7-5-103. Ordinance requirements. (1) All ordinances must be submitted in writing in the form prescribed by resolution of the governing body.
(2) An ordinance passed may not:
(a) contain more than one comprehensive subject, which must be clearly expressed in its title, except ordinances for codification and revision of ordinances;
(b) compel a private business to deny a customer of the private business access to the premises or access to goods or services;
(c) deny a customer of a private business the ability to access goods or services provided by the private business; or
(d) include any of the following actions for noncompliance with a resolution or ordinance that includes actions described in subsections (2)(b) and (2)(c):
(i) allow for the assessment of a fee or fine;
(ii) require the revocation of a license required for the operation of a private business;
(iii) find a private business owner guilty of a misdemeanor; or
(iv) bring any other retributive action against a private business owner, including but not limited to criminal charges.

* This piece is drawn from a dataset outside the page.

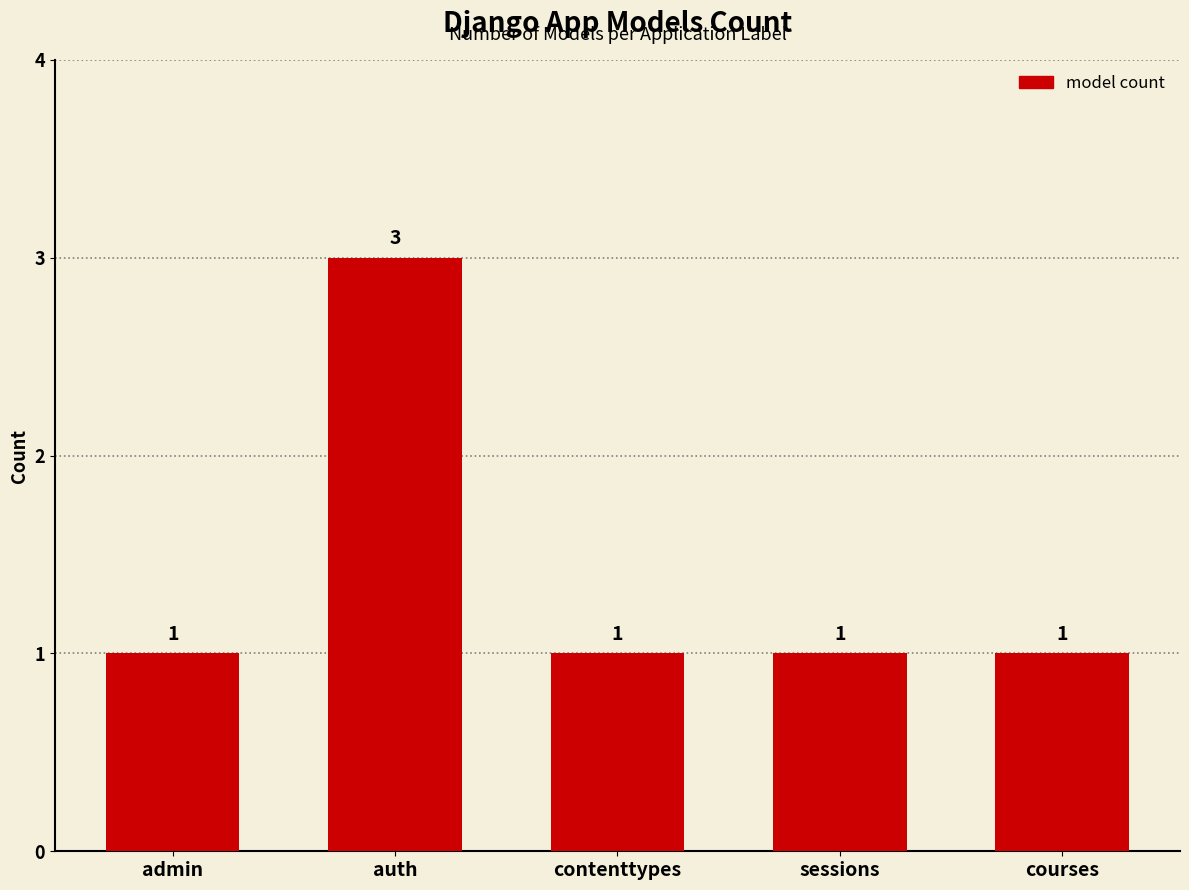

Approximately how many times larger is the value at sessions compared to contenttypes?

1.0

(3) The prohibition provided in subsection (2)(c) does not apply to persons confirmed to have a communicable disease and who are currently under a public quarantine order.
(4) The prohibitions provided in subsections (2)(b) through (2)(d) do not apply to:
(a) the adoption of an ordinance allowed in 75-7-411;
(c) the enforcement of an ordinance pursuant to 76-2-308(2).

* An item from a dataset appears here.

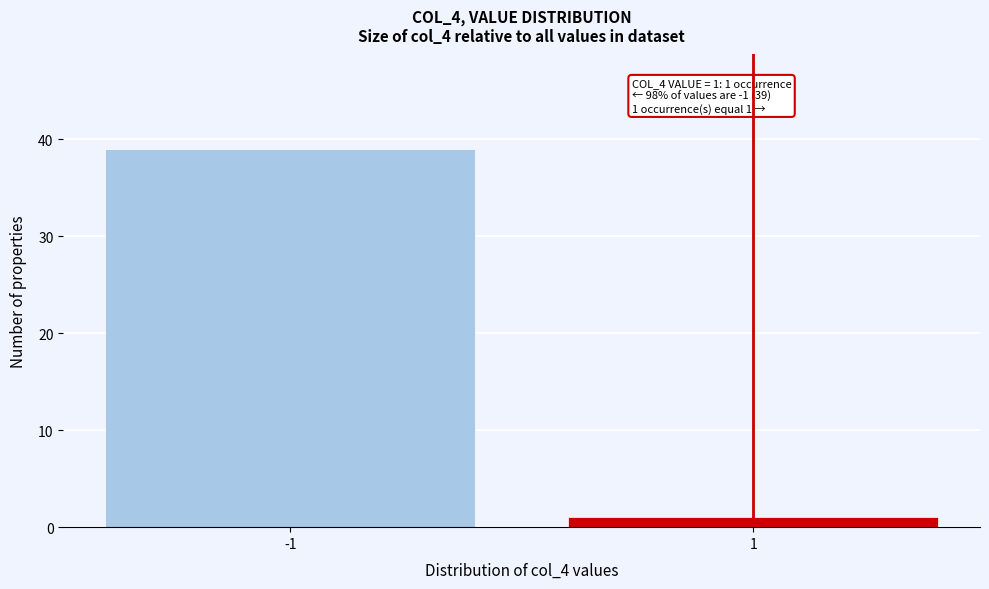

Reading right to left, what are all the values shown in this chart?

1	39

(5) An ordinance must be read and adopted by a majority vote of members present at two meetings of the governing body not less than 12 days apart. After the first adoption and reading, it must be posted and copies must be made available to the public.
(6) After passage and approval, all ordinances must be signed by the presiding officer of the governing body and filed with the official or employee designated by ordinance to keep the register of ordinances.
(7) As used in this section, "private business" means an individual or entity that is not principally a part of or associated with a government unit and that has an established physical location within the boundaries of the county or municipality. The term includes but is not limited to a nonprofit or for-profit entity, a corporation, a sole proprietorship, or a limited liability company.